As for the gene’s role in metastasis, the only function that researchers can establish at this point is that “it promotes adhesions of the breast cancer cells to the blood vessels and allows them to seed the tumor to distant organs,” says Princeton molecular biologist Yibin Kang, PhD, who led the study.

It also appears that MTDH allows tumor cells to survive chemotherapy by activating a number of different chemo­resistance genes, including “c-Met, Hsp90, and ALDH3A1, and suppressing pro-apoptosis genes, such as TRAIL and BNIP3,” Dr. Kang says. “Patients with breast cancer tumors that overexpress MTDH might benefit from a higher dose of chemotherapy or more frequent treatments and followup,” says Dr. Kang. However, this has not been tested in breast cancer patients, he adds.

Thus far, the researchers have not tied MTDH overexpression to any particular type of breast cancer. As an explanation for that preliminary finding, Dr. Kang says: “Even among ER-positive, and HER2- and triple-negative breast cancer, you can classify tumors as being high versus low in terms of risk of recurrence and metastasis based on the level of MTDH expression.” This conclusion is consistent, he notes, with another independent study in which MTDH was called AEG1 (Li J, et al. Clin Cancer Res. 2008;14[11]:3319–3326).

In the Princeton study, Dr. Kang and colleagues looked at the gene expression at the protein level through immunostaining. This “tells you that the MTDH protein is overexpressed,” he notes. The researchers found that two-thirds of the cases they saw of protein overexpression are probably due to amplification of the genomic DNA—“that is, too many copies” of MTDH—and the rest are due to transcription activation occurring for unknown reasons, he says.

“We can’t really say whether the gene promotes metastasis to one organ or another based on our data,” but reports indicate it seems to favor the lung, says Dr. Kang. “But this will have to be examined more carefully in the clinical setting by looking at the metastasis outcome of patients.”

“We are trying to develop inhibitors, but right now we are mostly in the stage of figuring out how this protein works. ... We have identified interacting proteins that bind to MTDH protein.”

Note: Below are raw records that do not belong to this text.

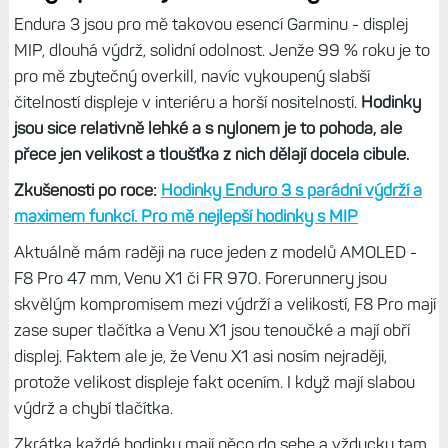
Endura 3 jsou pro mě takovou esencí Garminu - displej
MIP, dlouhá výdrž, solidní odolnost. Jenže 99 % roku je to
pro mě zbytečný overkill, navíc vykoupený slabší
čitelností displeje v interiéru a horší nositelností.
Hodinky
jsou sice relativně lehké a s nylonem je to pohoda, ale
přece jen velikost a tloušťka z nich dělají docela cibule.
Zkušenosti po roce:
Hodinky Enduro 3 s parádní výdrží a
maximem funkcí. Pro mě nejlepší hodinky s MIP
Aktuálně mám raději na ruce jeden z modelů AMOLED -
F8 Pro 47 mm, Venu X1 či FR 970. Forerunnery jsou
skvělým kompromisem mezi výdrží a velikostí, F8 Pro mají
zase super tlačítka a Venu X1 jsou tenoučké a mají obří
displej. Faktem ale je, že Venu X1 asi nosím nejraději,
protože velikost displeje fakt ocením. I když mají slabou
výdrž a chybí tlačítka.
Zkrátka každé hodinky mají něco do sebe a vždycky tam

As the next step for the gene, Dr. Kang says, “LabCorp wants to discuss with us developing a marker for prognosis.”

MTDH is included in Mamma­Print, a 70-gene molecular profiling test that is FDA cleared for both hormone-driven and hormone-independent breast cancer and that’s used to predict prognosis and identify high-risk patients who will benefit from cytotoxic chemotherapy. The gene is not in any of the other FDA-cleared or CLIA lab-developed molecular profile tests for breast cancer, says oncologist Richard A. Bender, MD, chief medical officer for Agendia, which sells MammaPrint.

Dr. Bender, who maintains an active oncology clinical practice, predicts that eventually molecular science will be able to give physicians an individual genomic profile for each patient and their tumor. The profile, he says, will predict prognosis and identify which drugs will turn pathways on or off to either kill the tumor or deprive it of key nutrients, enzymes, or co-factors required for it to grow.

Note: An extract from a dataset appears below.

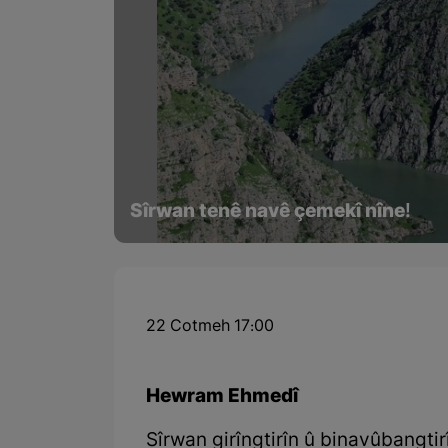
Sîrwan tenê navê çemekî nîne!
22 Cotmeh 17:00
Hewram Ehmedî
Sîrwan girîngtirîn û binavûbang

“We will be able to use drugs that aren’t 30 percent effective but rather 70 percent or more effective,” reducing toxicity to a minimal level and taking into account an individual patient’s ability to metabolize a drug, he says.

Dr. Lum foresees physicians eventually having a medicine cabinet with, say, 50 inhibitors of various pathways from which to choose in customizing a patient’s treatment. “When you compare that to what we are doing now, it is a dream,” he says, “but that’s where we hope to be in the not-too-distant future.”


Karen Lusky is a writer in Brentwood, Tenn.